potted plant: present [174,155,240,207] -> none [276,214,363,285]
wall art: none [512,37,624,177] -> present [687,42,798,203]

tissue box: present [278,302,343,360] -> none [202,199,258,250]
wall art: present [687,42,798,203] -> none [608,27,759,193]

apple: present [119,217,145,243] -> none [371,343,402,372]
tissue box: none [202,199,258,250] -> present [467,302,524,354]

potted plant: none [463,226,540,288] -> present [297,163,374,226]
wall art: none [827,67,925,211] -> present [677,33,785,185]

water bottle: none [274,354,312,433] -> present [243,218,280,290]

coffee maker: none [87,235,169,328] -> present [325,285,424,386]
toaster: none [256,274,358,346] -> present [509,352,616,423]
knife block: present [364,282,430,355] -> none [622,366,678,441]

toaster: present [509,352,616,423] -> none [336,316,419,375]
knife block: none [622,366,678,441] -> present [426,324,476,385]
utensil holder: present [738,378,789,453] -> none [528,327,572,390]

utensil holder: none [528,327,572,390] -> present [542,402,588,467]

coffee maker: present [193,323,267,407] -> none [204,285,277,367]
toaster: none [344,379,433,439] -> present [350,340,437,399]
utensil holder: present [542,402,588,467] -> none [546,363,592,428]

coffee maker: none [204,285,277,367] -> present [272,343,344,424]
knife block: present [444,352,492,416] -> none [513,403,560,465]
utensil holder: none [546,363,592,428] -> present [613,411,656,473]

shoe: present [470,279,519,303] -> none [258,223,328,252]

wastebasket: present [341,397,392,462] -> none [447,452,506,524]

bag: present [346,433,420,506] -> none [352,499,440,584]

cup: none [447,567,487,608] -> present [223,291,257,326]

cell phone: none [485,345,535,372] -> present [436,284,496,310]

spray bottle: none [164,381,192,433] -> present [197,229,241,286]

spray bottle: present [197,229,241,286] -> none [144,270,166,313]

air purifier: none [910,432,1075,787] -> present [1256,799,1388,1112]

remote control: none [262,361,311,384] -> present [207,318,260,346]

* * * * * * * * *

Assignment:
How many lines of the listing above include the word "maker"? State the number and nothing else.

Solution to the problem:
3